Wie verstehst du dich mit deiner neuen "Unter uns"-Familie, Kristin Meyer und Aaron Koszuta?

Wirklich großartig! Mit Kristin lief es beim Casting schon sehr entspannt und vertraut, und mit ihrer Serienerfahrung und ihrer herzlichen und offenen Art hat sie mir den Einstieg bei "Unter uns" enorm erleichtert. Meinen Seriensohn Aaron mochte ich auf Anhieb, als ich ihn bei einem Überraschungsbesuch in meiner Wohnung kennengelernt habe. Als Vater und Sohn in der Serie sind wir ja alles andere als harmonisch, aber abseits der Kamera lachen wir viel und haben, denke ich, einen ähnlichen Sinn für Humor.

Seit über 15 Jahren stehst du erfolgreich auf diversen Theaterbühnen der Republik - zuletzt in dem Stück "Aufguss" mit Jeanette Biedermann. Wie unterschiedlich können da Publikumsreaktionen ausfallen, gibt’s da was zu erzählen?

Es ist in der Tat immer wieder erstaunlich, wie groß die Unterschiede bezüglich der Publikumsreaktion sein können. Mit "Aufguss" waren wir kurz vor meinem Einstieg bei "Unter uns" im Februar/März 2016 noch auf Tournee - und obwohl das Stück wirklich überall sehr gut angekommen ist, waren wir bei einer Vorstellung im Allgäu um kurz vor 22 Uhr fertig – und bei einer anderen Vorstellung im Saarland erst zwanzig Minuten später - Beginn war immer um 20 Uhr. Anscheinend gibt es doch regionale Unterschiede beim Humorverständnis. Auch lustig war folgende Begebenheit bei einer Vorstellung im Bonner Contrakreis-Theater: Dort gibt es eine Arenabühne, bei der die Zuschauer sehr nah an den Schauspielern sitzen. Da ist ein Zuschauer, der ungefähr 50 Zentimeter entfernt auf Augenhöhe vor mir saß, während meines Textes immer wieder "weggenickt" ist – da war es sehr schwer, ernst zu bleiben.

Was ist für dich der größte Unterschied zwischen TV, Theater und Werbung, die du ja auch sehr viel machst?

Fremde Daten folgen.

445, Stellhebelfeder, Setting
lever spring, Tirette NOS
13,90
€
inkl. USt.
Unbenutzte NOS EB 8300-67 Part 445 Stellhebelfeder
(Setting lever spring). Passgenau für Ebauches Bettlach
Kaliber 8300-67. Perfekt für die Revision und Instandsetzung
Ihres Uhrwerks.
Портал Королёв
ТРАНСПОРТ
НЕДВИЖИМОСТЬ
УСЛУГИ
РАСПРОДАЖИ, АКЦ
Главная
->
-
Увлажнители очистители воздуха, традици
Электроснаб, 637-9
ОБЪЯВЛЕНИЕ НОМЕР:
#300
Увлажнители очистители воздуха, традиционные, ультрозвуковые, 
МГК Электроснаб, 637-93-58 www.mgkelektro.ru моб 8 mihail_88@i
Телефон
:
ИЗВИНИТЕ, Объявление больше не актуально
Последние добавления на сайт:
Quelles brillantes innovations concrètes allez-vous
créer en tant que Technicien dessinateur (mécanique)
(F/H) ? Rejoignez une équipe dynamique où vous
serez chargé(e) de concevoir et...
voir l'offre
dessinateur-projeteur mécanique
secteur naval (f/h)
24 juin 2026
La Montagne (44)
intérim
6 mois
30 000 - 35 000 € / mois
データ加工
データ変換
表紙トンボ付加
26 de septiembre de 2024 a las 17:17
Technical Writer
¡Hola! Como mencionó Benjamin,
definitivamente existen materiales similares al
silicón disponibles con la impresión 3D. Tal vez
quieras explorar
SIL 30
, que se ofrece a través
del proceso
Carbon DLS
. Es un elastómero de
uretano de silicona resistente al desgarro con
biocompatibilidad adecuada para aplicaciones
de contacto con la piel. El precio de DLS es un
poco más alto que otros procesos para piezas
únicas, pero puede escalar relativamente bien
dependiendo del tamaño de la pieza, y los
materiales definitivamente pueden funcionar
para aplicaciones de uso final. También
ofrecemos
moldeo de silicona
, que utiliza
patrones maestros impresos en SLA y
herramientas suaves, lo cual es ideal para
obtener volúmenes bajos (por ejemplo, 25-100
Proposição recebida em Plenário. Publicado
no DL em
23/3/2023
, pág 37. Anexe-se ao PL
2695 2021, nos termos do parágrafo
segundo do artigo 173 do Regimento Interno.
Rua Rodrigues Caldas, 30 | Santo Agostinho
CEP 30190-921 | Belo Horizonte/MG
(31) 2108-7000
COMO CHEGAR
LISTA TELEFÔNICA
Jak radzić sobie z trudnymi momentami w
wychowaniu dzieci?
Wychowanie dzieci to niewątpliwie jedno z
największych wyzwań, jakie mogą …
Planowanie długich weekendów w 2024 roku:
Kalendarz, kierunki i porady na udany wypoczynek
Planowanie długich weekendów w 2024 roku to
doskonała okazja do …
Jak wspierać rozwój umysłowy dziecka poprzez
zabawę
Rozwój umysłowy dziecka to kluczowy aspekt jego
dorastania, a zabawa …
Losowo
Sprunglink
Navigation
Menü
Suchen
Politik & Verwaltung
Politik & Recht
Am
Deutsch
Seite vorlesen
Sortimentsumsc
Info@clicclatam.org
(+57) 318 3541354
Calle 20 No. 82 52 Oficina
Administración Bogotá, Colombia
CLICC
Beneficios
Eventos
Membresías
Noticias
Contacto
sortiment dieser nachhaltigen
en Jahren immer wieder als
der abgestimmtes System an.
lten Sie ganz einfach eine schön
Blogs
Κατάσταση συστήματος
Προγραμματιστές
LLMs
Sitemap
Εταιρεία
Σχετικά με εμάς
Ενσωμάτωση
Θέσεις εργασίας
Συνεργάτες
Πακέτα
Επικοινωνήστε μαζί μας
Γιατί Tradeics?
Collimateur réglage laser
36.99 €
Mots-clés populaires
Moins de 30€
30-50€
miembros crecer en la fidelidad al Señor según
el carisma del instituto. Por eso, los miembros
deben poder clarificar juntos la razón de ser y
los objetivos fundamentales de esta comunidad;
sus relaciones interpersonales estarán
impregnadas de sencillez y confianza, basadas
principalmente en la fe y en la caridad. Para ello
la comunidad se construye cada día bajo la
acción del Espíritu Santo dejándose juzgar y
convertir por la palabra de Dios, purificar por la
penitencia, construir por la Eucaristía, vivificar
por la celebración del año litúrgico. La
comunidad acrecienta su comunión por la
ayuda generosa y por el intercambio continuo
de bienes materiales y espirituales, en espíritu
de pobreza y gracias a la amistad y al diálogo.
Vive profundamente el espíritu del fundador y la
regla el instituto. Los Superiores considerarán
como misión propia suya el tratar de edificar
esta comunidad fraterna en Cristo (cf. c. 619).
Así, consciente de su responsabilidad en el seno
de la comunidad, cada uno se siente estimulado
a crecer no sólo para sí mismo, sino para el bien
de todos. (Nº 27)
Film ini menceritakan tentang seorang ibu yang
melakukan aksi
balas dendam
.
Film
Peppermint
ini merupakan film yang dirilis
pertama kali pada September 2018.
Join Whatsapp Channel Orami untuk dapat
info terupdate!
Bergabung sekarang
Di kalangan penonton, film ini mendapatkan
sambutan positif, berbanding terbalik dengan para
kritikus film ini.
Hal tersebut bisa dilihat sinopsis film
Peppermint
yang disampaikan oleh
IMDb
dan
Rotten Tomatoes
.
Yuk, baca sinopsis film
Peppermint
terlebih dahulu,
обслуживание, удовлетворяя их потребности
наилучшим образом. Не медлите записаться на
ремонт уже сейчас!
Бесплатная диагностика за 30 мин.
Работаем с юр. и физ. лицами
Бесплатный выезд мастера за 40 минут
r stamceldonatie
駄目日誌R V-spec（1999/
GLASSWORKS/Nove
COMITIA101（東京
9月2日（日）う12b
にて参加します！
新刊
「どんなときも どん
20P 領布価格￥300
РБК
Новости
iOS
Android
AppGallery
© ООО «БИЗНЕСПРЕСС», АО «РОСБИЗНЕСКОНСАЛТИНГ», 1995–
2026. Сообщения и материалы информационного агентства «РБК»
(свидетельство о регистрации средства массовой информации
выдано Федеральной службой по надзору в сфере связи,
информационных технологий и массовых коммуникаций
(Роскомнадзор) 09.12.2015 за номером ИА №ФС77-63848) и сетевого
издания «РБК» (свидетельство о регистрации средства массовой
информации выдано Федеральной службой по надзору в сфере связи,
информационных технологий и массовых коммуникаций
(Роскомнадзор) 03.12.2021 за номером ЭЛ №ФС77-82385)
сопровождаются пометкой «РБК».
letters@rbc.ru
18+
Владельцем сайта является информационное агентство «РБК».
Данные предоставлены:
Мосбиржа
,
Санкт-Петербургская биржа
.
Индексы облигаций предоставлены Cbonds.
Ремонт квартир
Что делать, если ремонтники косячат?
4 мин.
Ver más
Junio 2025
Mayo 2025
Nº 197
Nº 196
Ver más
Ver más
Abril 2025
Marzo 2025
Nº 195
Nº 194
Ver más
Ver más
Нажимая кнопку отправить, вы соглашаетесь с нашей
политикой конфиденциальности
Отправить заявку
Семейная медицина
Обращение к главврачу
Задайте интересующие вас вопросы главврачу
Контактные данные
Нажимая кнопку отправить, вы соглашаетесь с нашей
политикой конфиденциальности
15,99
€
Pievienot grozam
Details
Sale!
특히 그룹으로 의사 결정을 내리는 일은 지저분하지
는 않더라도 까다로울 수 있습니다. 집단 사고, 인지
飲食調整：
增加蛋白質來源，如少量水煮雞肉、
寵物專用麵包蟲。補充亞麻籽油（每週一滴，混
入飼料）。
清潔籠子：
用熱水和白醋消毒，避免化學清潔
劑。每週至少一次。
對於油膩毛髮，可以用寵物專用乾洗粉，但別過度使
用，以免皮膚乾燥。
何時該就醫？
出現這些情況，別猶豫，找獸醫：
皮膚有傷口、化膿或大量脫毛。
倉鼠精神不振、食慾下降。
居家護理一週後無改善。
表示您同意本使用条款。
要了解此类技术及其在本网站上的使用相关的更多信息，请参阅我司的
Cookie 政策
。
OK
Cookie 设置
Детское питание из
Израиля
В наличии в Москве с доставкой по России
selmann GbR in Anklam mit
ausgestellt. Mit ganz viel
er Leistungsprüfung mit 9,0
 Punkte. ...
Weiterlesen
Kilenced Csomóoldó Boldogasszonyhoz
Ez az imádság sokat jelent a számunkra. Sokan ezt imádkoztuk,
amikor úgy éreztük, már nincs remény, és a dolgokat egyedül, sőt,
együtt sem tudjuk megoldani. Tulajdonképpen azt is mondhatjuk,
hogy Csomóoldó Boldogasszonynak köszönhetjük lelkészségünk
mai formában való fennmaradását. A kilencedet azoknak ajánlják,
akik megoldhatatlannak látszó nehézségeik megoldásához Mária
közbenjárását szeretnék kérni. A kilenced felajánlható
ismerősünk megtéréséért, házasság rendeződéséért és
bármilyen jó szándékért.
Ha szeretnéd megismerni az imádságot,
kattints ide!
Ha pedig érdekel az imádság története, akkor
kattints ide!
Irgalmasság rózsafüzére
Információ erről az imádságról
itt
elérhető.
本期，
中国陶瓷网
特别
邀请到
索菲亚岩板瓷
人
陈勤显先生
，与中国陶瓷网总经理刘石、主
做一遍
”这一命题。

In der Werbung wird einfach unglaublich aufwendig gedreht. Ich erinnere mich, bei meinem ersten Spot für einen Schokoladenhersteller haben wir an einer Szene, die nachher knapp zwei Sekunden zu sehen war, circa sieben Stunden gedreht. Der ganze Dreh dauerte 17 Stunden - für einen 20-Sekunden-Spot! Im Theater ist es natürlich wunderbar, direkt eine Reaktion vom Publikum zu bekommen und nicht selten habe ich wirklich Gänsehaut beim Applaus. Im TV ist für mich das nicht-chronologische Drehen eine große Umstellung zum Theater. Und das Spielen mit so vielen verschiedenen Partnern in verschiedenen Situationen beziehungsweise Geschichten macht Riesenspaß.

Was war bisher deine liebste Rolle und was die Rolle, die du überhaupt nicht mochtest?

Auch wenn ich "Aufguss" bereits schon über 300 mal gespielt habe, macht mir die Rolle des "Alain" als Fitnesstrainer und Mathe-Dozent immer noch jede Menge Spaß und ich freue mich, von Mitte Dezember 2016 bis Mitte Januar 2017 das Stück noch einmal in Essen im Theater im Rathaus spielen zu können. Die Rolle des "Pierre" in "Der Vorname" habe ich ebenfalls unglaublich gern gespielt. Und ganz ehrlich, eine Rolle, die ich überhaupt nicht mochte, gab es bislang nicht.